Why are some people who have received the first dose of the AstraZeneca vaccine against Covid-19 told to come back after 12 weeks, while other have to wait only eight weeks to be fully vaccinated?
That’s the question facing the vaccination taskforce at the moment, as they find themselves faced with a paradox.
In the beginning, it was determined that once all the care home residents and workers and front-line medical staff had been vaccinated, it would be the turn of the elderly, and then those over 65, and at the same time people suffering from co-morbidities.
That essentially means anyone with a chronic condition that, if they were to contract Covid-19, would put them at risk of more serious outcomes than the average person of their age. Such conditions include obesity, high blood pressure and diabetes.

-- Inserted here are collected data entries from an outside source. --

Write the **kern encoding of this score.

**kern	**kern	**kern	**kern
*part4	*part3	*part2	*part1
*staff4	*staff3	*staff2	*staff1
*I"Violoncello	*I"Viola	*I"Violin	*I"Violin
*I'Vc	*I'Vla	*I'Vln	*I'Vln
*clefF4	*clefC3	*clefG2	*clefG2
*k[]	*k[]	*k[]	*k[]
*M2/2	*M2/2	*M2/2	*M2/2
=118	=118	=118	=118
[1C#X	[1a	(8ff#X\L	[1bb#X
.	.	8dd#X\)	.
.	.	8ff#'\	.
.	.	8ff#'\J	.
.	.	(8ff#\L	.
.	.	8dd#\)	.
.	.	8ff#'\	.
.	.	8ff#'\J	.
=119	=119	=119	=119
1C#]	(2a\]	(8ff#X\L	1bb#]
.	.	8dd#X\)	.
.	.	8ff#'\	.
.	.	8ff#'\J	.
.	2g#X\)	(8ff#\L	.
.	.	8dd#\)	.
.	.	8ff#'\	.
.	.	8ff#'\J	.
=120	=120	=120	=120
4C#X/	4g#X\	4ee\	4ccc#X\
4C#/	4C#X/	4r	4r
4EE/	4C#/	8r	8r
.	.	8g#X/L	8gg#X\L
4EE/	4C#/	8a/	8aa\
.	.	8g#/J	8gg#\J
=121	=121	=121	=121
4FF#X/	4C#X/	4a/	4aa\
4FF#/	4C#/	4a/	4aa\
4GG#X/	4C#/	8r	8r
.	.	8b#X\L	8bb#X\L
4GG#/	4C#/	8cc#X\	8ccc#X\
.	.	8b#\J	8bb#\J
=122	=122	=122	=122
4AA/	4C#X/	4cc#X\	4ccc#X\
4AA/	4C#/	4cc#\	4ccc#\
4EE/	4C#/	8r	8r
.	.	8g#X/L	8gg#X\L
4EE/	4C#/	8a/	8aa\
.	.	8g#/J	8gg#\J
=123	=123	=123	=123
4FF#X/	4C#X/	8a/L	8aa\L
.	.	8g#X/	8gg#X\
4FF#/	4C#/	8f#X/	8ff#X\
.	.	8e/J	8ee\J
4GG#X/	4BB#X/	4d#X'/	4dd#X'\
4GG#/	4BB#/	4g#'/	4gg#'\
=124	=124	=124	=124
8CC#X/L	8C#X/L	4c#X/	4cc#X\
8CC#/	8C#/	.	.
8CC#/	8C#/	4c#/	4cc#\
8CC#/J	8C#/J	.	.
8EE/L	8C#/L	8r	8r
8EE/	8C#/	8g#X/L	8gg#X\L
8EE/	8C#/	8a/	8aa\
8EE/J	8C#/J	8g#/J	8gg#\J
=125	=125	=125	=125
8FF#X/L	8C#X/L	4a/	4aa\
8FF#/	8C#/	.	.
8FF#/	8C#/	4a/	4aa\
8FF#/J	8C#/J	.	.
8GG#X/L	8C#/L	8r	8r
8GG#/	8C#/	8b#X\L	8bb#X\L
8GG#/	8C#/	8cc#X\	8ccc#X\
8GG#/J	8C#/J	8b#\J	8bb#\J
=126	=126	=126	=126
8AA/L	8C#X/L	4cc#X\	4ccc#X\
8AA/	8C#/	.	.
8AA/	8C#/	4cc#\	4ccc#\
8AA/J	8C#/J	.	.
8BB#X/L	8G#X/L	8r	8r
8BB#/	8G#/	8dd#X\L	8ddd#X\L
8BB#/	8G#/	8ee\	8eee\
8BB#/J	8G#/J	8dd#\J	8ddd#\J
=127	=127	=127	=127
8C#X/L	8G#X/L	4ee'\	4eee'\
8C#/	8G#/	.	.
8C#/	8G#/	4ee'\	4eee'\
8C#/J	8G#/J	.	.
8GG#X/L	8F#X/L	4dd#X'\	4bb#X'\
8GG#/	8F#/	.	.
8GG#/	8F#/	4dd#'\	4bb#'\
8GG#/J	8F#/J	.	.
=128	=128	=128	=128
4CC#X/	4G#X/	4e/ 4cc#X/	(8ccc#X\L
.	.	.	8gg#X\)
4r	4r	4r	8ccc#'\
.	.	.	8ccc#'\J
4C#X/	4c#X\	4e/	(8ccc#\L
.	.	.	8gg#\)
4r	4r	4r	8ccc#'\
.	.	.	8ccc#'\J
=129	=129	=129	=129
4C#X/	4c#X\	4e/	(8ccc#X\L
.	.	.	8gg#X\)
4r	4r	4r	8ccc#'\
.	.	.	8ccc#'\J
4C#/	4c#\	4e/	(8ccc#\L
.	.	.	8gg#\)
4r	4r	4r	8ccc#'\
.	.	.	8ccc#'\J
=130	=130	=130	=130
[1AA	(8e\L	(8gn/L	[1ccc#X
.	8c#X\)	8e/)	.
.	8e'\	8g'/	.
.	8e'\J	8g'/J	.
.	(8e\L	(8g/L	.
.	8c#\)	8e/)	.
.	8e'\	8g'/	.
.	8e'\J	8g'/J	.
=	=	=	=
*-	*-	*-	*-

At the outset, Pfizer was the main vaccine on offer in Belgium, in part because it is made here. AstraZeneca encountered problems delivering the contracted quantities, and then the vaccine hit a wall: it was found to be causing blood clots in women under 54. Very few women, it has to be said, but enough to cause a scare.
In the meantime, a whole section of the population had received AstraZeneca, and had been told to come back after 12 weeks for a second dose.
Then two things happened.
Firstly, medical research revealed that a single dose of AstraZeneca offered ‘virtually no protection’ against the India variant of Covid-19, or the Delta variant as it is now known.
Then, the Belgian authorities decided to cut the delay between first and second doses from 12 to eight weeks – but only for those who received their first dose after 31 May, in other words those in a non-priority category, selected by age alone.
The consequence of that is that some priority cases will still the waiting for their second dose after non-priority cases have been fully vaccinated, against the Delta variant and Alpha, Beta and Gamma, too.
“Shortening the waiting time would be a logical step, but it is not straightforward,” said Professor Dirk Ramaekers of the taskforce. “We are doing everything we can to ensure that.” He did not explain what the problem might be, other than explaining the new date to those who have had their first dose – all of whose full details are presumably on record.
The original reason for prolonging the delay between doses was the uncertainty of supply of AstraZeneca. But that problem seems to be resolved with the expected delivery of 862,400 doses in the first three weeks of July.
“With these promised deliveries, it would indeed be possible to give a second dose more quickly,” said Prof Raemakers. “But it certainly won’t be easy. We will do everything we can to make sure we can, and we are looking to see how we can do it technically.”